● YOUR ASSIGNMENT: Render every line of text in the records below as a single numbered list, omitting any blank lines. Leave the pictures out of the answer.
####
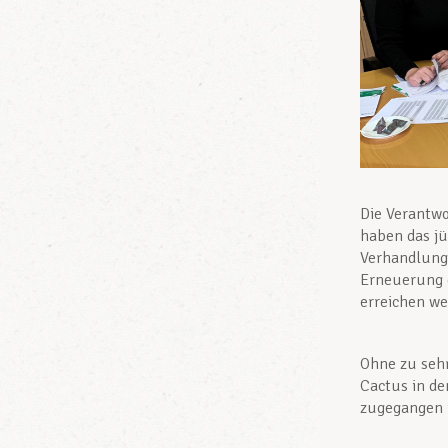
Die Verantwo
haben das jü
Verhandlungs
Erneuerung d
erreichen we
Ohne zu sehr
Cactus in de
zugegangen i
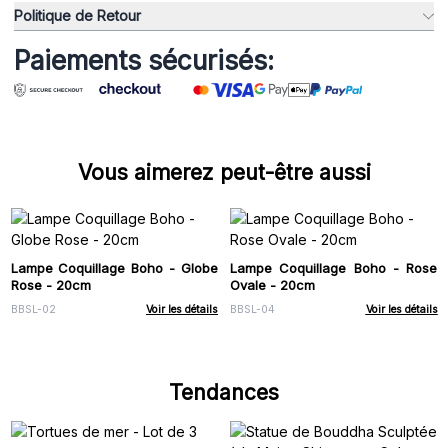
Politique de Retour
Paiements sécurisés:
Vous aimerez peut-être aussi
Lampe Coquillage Boho - Globe
Lampe Coquillage Boho - Rose
Rose - 20cm
Ovale - 20cm
BBSL-02
Voir les détails
BBSL-04
Voir les détails
Tendances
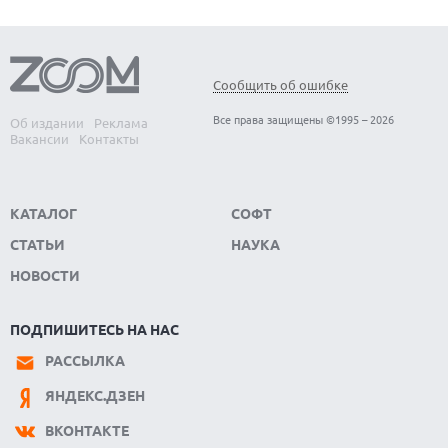
ИНТЕРНЕТЕ
08.08.2026
ANTHROPIC РАЗРАБАТЫВАЕТ СОБСТВЕННЫЕ ЧИПЫ ДЛЯ ИИ
Сообщить об ошибке
08.08.2026
SUNO ВНЕДРЯЕТ ВОДЯНЫЕ ЗНАКИ ДЛЯ AI-ТРЕКОВ НА
Все права защищены ©1995 – 2026
Об издании
Реклама
ФОНЕ СУДЕБНЫХ РАЗБИРАТЕЛЬСТВ
Вакансии
Контакты
КАТАЛОГ
СОФТ
СТАТЬИ
НАУКА
НОВОСТИ
ПОДПИШИТЕСЬ НА НАС
РАССЫЛКА
ЯНДЕКС.ДЗЕН
ВКОНТАКТЕ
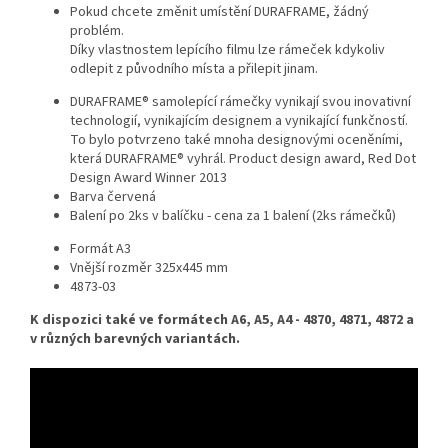
Pokud chcete změnit umístění DURAFRAME, žádný
problém.
Díky vlastnostem lepícího filmu lze rámeček kdykoliv
odlepit z původního místa a přilepit jinam.
DURAFRAME® samolepící rámečky vynikají svou inovativní
technologií, vynikajícím designem a vynikající funkčností.
To bylo potvrzeno také mnoha designovými oceněními,
která DURAFRAME® vyhrál. Product design award, Red Dot
Design Award Winner 2013
Barva červená
Balení po 2ks v balíčku - cena za 1 balení (2ks rámečků)
Formát A3
Vnější rozměr 325x445 mm
4873-03
K dispozici také ve formátech A6, A5, A4 - 4870, 4871, 4872 a
v různých barevných variantách.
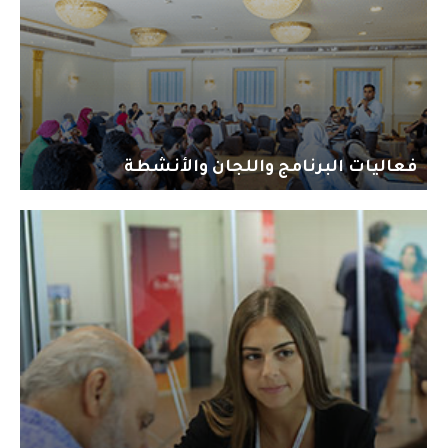
فعاليات البرنامج واللجان والأنشطة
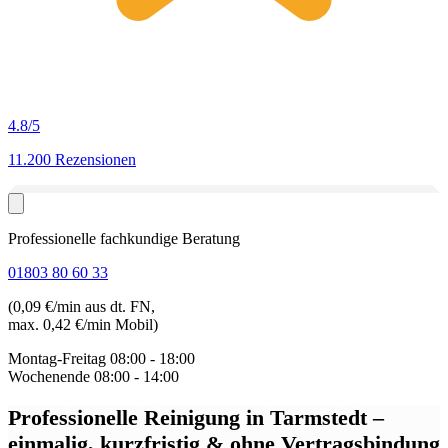
4.8
/5
11.200 Rezensionen
Professionelle fachkundige Beratung
01803 80 60 33
(0,09 €/min aus dt. FN,
max. 0,42 €/min Mobil)
Montag-Freitag
08:00 - 18:00
Wochenende
08:00 - 14:00
Professionelle Reinigung in Tarmstedt
–
einmalig, kurzfristig & ohne Vertragsbindung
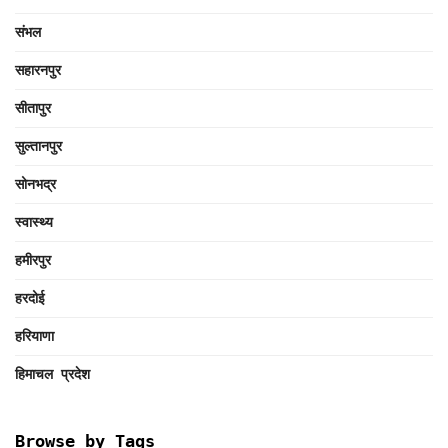
संभल
सहारनपुर
सीतापुर
सुल्तानपुर
सोनभद्र
स्वास्थ्य
हमीरपुर
हरदोई
हरियाणा
हिमाचल प्रदेश
Browse by Tags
####
● EXERCISE RESPONSE:
1. Die Verantwo
2. haben das jü
3. Verhandlungs
4. Erneuerung d
5. erreichen we
6. Ohne zu sehr
7. Cactus in de
8. zugegangen i
9. Politique de Retour
10. Paiements sécurisés:
11. Vous aimerez peut-être aussi
12. Lampe Coquillage Boho - Globe
13. Lampe Coquillage Boho - Rose
14. Rose - 20cm
15. Ovale - 20cm
16. BBSL-02
17. Voir les détails
18. BBSL-04
19. Voir les détails
20. Tendances
21. ИНТЕРНЕТЕ
22. 08.08.2026
23. ANTHROPIC РАЗРАБАТЫВАЕТ СОБСТВЕННЫЕ ЧИПЫ ДЛЯ ИИ
24. Сообщить об ошибке
25. 08.08.2026
26. SUNO ВНЕДРЯЕТ ВОДЯНЫЕ ЗНАКИ ДЛЯ AI-ТРЕКОВ НА
27. Все права защищены ©1995 – 2026
28. Об издании
29. Реклама
30. ФОНЕ СУДЕБНЫХ РАЗБИРАТЕЛЬСТВ
31. Вакансии
32. Контакты
33. КАТАЛОГ
34. СОФТ
35. СТАТЬИ
36. НАУКА
37. НОВОСТИ
38. ПОДПИШИТЕСЬ НА НАС
39. РАССЫЛКА
40. ЯНДЕКС.ДЗЕН
41. ВКОНТАКТЕ
42. Pokud chcete změnit umístění DURAFRAME, žádný
43. problém.
44. Díky vlastnostem lepícího filmu lze rámeček kdykoliv
45. odlepit z původního místa a přilepit jinam.
46. DURAFRAME® samolepící rámečky vynikají svou inovativní
47. technologií, vynikajícím designem a vynikající funkčností.
48. To bylo potvrzeno také mnoha designovými oceněními,
49. která DURAFRAME® vyhrál. Product design award, Red Dot
50. Design Award Winner 2013
51. Barva červená
52. Balení po 2ks v balíčku - cena za 1 balení (2ks rámečků)
53. Formát A3
54. Vnější rozměr 325x445 mm
55. 4873-03
56. K dispozici také ve formátech A6, A5, A4 - 4870, 4871, 4872 a
57. v různých barevných variantách.
58. فعاليات البرنامج واللجان والأنشطة
59. 4.8
60. /5
61. 11.200 Rezensionen
62. Professionelle fachkundige Beratung
63. 01803 80 60 33
64. (0,09 €/min aus dt. FN,
65. max. 0,42 €/min Mobil)
66. Montag-Freitag
67. 08:00 - 18:00
68. Wochenende
69. 08:00 - 14:00
70. Professionelle Reinigung in Tarmstedt
71. –
72. einmalig, kurzfristig & ohne Vertragsbindung
73. संभल
74. सहारनपुर
75. सीतापुर
76. सुल्तानपुर
77. सोनभद्र
78. स्वास्थ्य
79. हमीरपुर
80. हरदोई
81. हरियाणा
82. हिमाचल प्रदेश
83. Browse by Tags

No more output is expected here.